Copy, exactly as written, the lines that begin at the one containing "16: (467, 53, 3.45)" and end at the one containing "10: (144, 212, 3.25)". Skip any pictures in the data below.

◇ ◇ ◇ ◇

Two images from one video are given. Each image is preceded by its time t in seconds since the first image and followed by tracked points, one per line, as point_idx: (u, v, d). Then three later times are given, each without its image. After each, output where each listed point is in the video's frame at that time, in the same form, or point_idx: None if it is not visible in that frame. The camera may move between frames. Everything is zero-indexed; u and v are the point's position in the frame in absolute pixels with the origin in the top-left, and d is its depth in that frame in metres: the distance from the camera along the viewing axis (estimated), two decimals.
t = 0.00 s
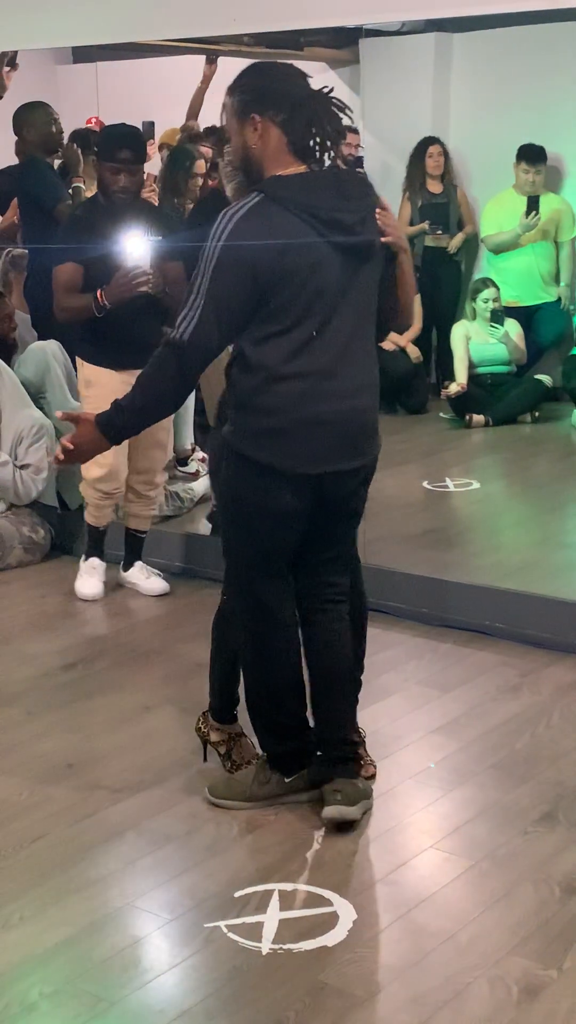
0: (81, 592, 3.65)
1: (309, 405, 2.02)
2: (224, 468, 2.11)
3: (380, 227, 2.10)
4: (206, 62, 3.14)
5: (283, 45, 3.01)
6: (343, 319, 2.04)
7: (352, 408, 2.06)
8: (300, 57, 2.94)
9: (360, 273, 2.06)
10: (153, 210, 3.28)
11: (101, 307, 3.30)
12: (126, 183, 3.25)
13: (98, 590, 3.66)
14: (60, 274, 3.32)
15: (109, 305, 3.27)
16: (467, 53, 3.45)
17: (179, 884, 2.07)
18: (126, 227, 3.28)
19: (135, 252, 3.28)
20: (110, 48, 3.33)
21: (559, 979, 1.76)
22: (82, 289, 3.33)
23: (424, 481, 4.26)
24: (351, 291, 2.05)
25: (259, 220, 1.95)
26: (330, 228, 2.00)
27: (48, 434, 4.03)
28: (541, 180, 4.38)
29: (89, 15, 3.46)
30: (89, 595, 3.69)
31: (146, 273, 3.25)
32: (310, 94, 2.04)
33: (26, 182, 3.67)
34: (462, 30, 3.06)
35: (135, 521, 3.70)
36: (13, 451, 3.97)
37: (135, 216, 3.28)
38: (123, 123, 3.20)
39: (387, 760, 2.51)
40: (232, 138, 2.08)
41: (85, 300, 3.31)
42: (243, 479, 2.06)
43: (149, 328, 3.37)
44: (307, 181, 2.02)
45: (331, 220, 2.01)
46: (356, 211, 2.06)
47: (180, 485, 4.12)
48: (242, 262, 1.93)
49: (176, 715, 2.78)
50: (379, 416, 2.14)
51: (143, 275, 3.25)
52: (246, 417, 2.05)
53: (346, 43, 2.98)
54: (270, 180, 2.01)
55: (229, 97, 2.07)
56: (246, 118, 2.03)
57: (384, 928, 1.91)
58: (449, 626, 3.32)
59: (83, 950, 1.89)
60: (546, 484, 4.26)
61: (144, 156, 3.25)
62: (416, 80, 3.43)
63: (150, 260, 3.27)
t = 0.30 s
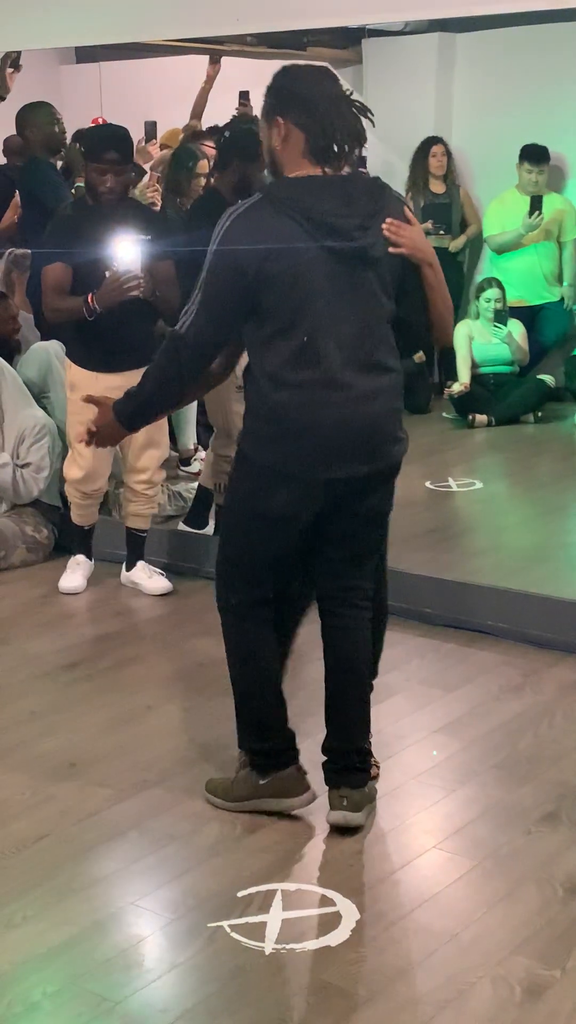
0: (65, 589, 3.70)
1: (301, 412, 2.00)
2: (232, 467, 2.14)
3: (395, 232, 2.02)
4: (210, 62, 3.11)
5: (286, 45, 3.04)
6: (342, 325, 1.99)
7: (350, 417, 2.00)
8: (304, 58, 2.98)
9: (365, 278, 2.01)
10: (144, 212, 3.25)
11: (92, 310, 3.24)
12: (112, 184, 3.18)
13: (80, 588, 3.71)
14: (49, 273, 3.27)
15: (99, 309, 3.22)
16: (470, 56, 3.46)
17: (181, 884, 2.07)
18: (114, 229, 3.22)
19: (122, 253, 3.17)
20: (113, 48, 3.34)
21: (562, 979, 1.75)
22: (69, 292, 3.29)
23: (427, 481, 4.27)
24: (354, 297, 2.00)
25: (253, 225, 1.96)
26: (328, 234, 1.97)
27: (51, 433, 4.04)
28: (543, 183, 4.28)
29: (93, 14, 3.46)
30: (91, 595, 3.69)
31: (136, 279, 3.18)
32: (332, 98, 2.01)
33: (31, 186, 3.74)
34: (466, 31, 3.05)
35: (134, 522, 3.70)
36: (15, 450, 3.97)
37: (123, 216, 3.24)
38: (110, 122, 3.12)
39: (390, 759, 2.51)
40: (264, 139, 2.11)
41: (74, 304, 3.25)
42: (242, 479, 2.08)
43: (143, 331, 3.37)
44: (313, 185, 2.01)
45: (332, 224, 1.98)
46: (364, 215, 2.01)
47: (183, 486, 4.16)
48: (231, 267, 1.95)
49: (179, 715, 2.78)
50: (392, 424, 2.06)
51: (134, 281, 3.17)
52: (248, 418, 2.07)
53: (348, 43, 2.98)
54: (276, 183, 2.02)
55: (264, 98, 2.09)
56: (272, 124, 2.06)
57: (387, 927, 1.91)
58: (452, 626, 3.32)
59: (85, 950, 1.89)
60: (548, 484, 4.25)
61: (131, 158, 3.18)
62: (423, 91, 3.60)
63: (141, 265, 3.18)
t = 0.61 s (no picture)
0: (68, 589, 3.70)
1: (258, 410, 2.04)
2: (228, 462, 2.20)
3: (359, 243, 1.97)
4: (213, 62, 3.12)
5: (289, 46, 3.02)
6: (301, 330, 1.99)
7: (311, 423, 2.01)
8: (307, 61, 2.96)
9: (321, 286, 1.98)
10: (132, 214, 3.39)
11: (83, 314, 3.36)
12: (99, 185, 3.31)
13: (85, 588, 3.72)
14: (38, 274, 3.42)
15: (90, 312, 3.33)
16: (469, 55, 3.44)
17: (184, 884, 2.07)
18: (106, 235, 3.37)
19: (115, 259, 3.32)
20: (117, 49, 3.35)
21: (566, 980, 1.75)
22: (58, 295, 3.43)
23: (430, 481, 4.28)
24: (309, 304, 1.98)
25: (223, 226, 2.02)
26: (285, 240, 1.99)
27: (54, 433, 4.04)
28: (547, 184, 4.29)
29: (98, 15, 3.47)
30: (94, 595, 3.70)
31: (127, 282, 3.32)
32: (328, 109, 2.02)
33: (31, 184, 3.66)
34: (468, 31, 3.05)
35: (134, 522, 3.71)
36: (18, 450, 3.98)
37: (112, 216, 3.38)
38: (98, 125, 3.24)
39: (394, 760, 2.51)
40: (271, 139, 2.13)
41: (65, 307, 3.37)
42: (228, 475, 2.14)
43: (135, 330, 3.49)
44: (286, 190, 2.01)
45: (292, 230, 1.99)
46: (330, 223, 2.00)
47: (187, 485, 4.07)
48: (198, 264, 2.04)
49: (183, 715, 2.78)
50: (349, 435, 2.02)
51: (125, 284, 3.32)
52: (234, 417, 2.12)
53: (351, 43, 2.98)
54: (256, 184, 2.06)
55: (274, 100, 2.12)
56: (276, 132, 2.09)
57: (391, 928, 1.91)
58: (455, 626, 3.32)
59: (88, 949, 1.89)
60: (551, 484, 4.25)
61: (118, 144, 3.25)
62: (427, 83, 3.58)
63: (132, 269, 3.33)
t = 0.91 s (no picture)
0: (70, 587, 3.70)
1: (199, 405, 2.02)
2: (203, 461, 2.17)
3: (287, 230, 1.87)
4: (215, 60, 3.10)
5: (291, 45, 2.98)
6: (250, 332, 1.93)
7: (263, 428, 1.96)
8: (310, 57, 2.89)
9: (250, 279, 1.91)
10: (115, 210, 3.37)
11: (70, 315, 3.31)
12: (86, 186, 3.28)
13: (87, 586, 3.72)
14: (24, 276, 3.35)
15: (77, 314, 3.28)
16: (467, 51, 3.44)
17: (186, 884, 2.07)
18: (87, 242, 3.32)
19: (100, 261, 3.29)
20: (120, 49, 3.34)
21: (567, 979, 1.75)
22: (45, 295, 3.36)
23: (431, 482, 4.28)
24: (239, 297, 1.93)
25: (187, 225, 1.98)
26: (218, 232, 1.93)
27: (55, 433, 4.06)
28: (550, 184, 4.25)
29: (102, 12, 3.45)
30: (95, 595, 3.70)
31: (116, 286, 3.29)
32: (261, 102, 1.93)
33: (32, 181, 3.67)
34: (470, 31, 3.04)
35: (132, 520, 3.71)
36: (19, 450, 3.99)
37: (98, 217, 3.34)
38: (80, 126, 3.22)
39: (395, 759, 2.51)
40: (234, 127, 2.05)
41: (51, 308, 3.31)
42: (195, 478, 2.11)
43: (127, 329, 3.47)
44: (233, 185, 1.93)
45: (225, 222, 1.93)
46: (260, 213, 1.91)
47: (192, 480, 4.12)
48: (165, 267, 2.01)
49: (185, 715, 2.78)
50: (288, 436, 1.97)
51: (113, 287, 3.28)
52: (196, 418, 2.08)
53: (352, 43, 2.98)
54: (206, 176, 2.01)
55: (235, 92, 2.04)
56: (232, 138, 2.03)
57: (392, 927, 1.91)
58: (456, 626, 3.32)
59: (89, 949, 1.89)
60: (552, 485, 4.24)
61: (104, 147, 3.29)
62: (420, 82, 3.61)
63: (119, 269, 3.28)
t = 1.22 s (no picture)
0: (71, 585, 3.70)
1: (188, 405, 2.02)
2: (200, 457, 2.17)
3: (274, 230, 1.84)
4: (215, 59, 3.10)
5: (292, 44, 2.98)
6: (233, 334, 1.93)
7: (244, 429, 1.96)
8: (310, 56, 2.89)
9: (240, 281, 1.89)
10: (110, 210, 3.39)
11: (61, 315, 3.33)
12: (78, 185, 3.30)
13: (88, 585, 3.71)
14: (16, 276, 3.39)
15: (69, 314, 3.31)
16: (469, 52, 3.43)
17: (186, 882, 2.07)
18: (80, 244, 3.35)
19: (93, 263, 3.32)
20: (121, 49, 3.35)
21: (567, 978, 1.75)
22: (37, 294, 3.40)
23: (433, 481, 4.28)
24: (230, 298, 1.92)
25: (187, 222, 1.99)
26: (209, 238, 1.93)
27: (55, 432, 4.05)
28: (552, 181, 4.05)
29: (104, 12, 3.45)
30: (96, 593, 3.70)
31: (107, 287, 3.33)
32: (245, 111, 1.90)
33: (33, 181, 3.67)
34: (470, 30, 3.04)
35: (131, 518, 3.72)
36: (19, 450, 3.98)
37: (89, 216, 3.36)
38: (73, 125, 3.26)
39: (396, 758, 2.50)
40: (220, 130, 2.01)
41: (43, 308, 3.35)
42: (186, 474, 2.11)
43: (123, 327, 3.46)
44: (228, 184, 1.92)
45: (215, 226, 1.92)
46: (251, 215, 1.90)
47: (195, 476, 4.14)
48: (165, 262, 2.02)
49: (185, 713, 2.78)
50: (268, 441, 1.96)
51: (104, 289, 3.32)
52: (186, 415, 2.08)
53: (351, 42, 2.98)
54: (200, 184, 2.00)
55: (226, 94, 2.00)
56: (213, 150, 1.99)
57: (392, 926, 1.91)
58: (457, 625, 3.31)
59: (89, 948, 1.89)
60: (553, 484, 4.23)
61: (103, 141, 3.36)
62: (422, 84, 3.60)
63: (111, 272, 3.33)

◇ ◇ ◇ ◇

_OUTPUT FOR THIS EXERCISE_
16: (467, 53, 3.45)
17: (179, 884, 2.07)
18: (126, 227, 3.28)
19: (135, 252, 3.28)
20: (110, 48, 3.33)
21: (559, 979, 1.76)
22: (82, 289, 3.33)
23: (424, 481, 4.26)
24: (351, 291, 2.05)
25: (259, 220, 1.95)
26: (330, 228, 2.00)
27: (48, 434, 4.03)
28: (541, 180, 4.38)
29: (89, 15, 3.46)
30: (89, 595, 3.69)
31: (146, 273, 3.25)
32: (310, 94, 2.04)
33: (26, 182, 3.67)
34: (462, 30, 3.06)
35: (135, 521, 3.70)
36: (13, 451, 3.97)
37: (135, 216, 3.28)
38: (123, 123, 3.20)
39: (387, 760, 2.51)
40: (232, 138, 2.08)
41: (85, 300, 3.31)
42: (243, 479, 2.06)
43: (149, 328, 3.37)
44: (307, 181, 2.02)
45: (331, 220, 2.01)
46: (356, 211, 2.06)
47: (180, 485, 4.12)
48: (242, 262, 1.93)
49: (176, 715, 2.78)
50: (379, 416, 2.14)
51: (143, 275, 3.25)
52: (246, 417, 2.05)
53: (346, 43, 2.98)
54: (270, 180, 2.01)
55: (229, 97, 2.07)
56: (246, 118, 2.03)
57: (384, 928, 1.91)
58: (449, 626, 3.32)
59: (83, 950, 1.89)
60: (546, 484, 4.26)
61: (144, 156, 3.25)
62: (416, 80, 3.43)
63: (150, 260, 3.27)
t = 0.30 s
0: (65, 589, 3.70)
1: (301, 412, 2.00)
2: (232, 467, 2.14)
3: (395, 232, 2.02)
4: (210, 62, 3.11)
5: (286, 45, 3.04)
6: (342, 325, 1.99)
7: (350, 417, 2.00)
8: (304, 58, 2.98)
9: (365, 278, 2.01)
10: (144, 212, 3.25)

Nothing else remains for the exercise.